* **Data excerpts**

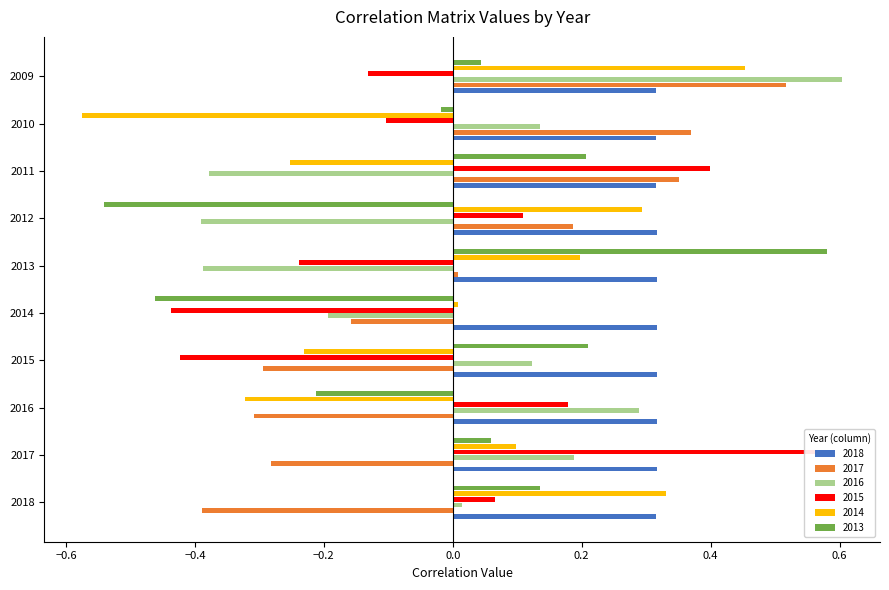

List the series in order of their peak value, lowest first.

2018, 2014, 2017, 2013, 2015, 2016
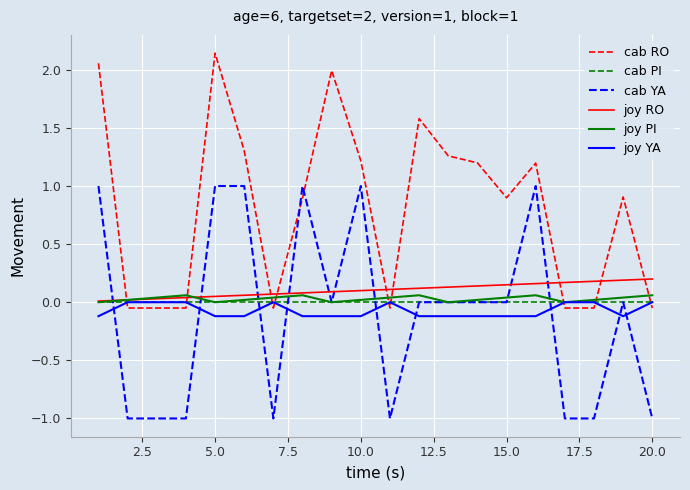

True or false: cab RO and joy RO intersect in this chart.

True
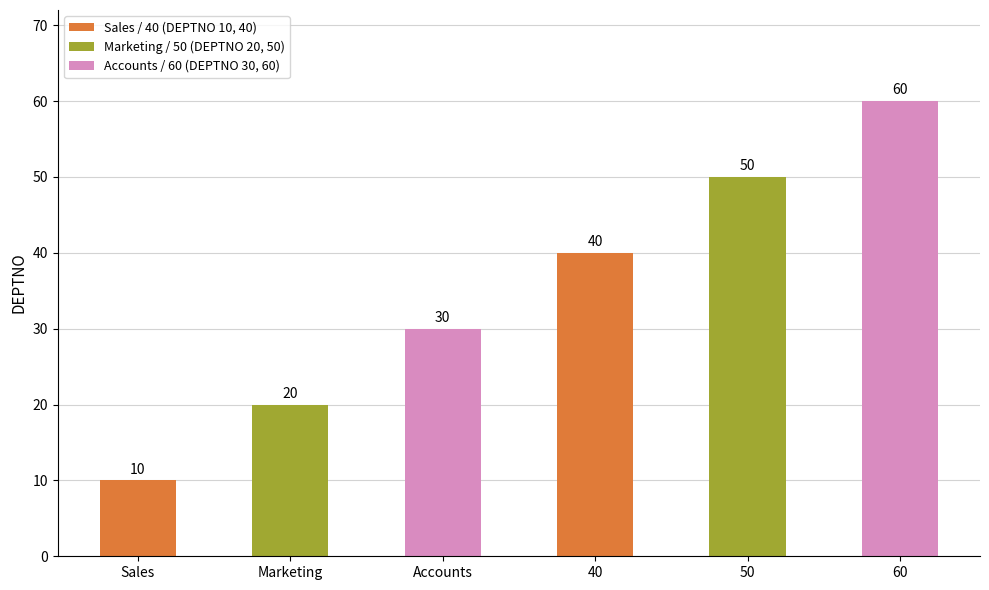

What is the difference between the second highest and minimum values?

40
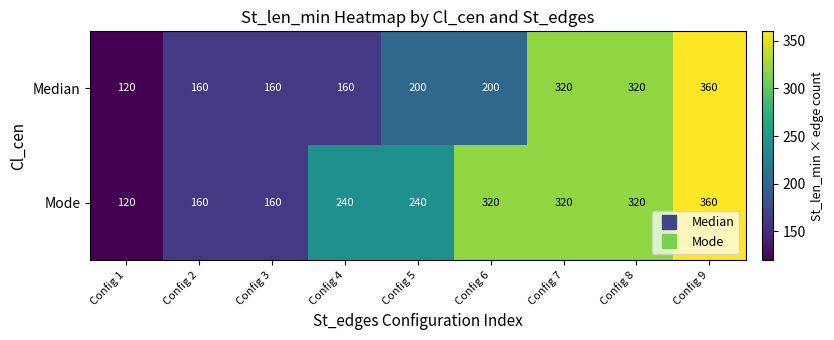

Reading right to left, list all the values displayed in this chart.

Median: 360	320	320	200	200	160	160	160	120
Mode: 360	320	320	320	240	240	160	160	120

* **ACTIVITY**
Please reproduce every one of the entries above word for word, leaving out the pictures.

* **RESULT BELOW**
List the series in order of their peak value, lowest first.

2018, 2014, 2017, 2013, 2015, 2016

True or false: cab RO and joy RO intersect in this chart.

True

What is the difference between the second highest and minimum values?

40

Reading right to left, list all the values displayed in this chart.

Median: 360	320	320	200	200	160	160	160	120
Mode: 360	320	320	320	240	240	160	160	120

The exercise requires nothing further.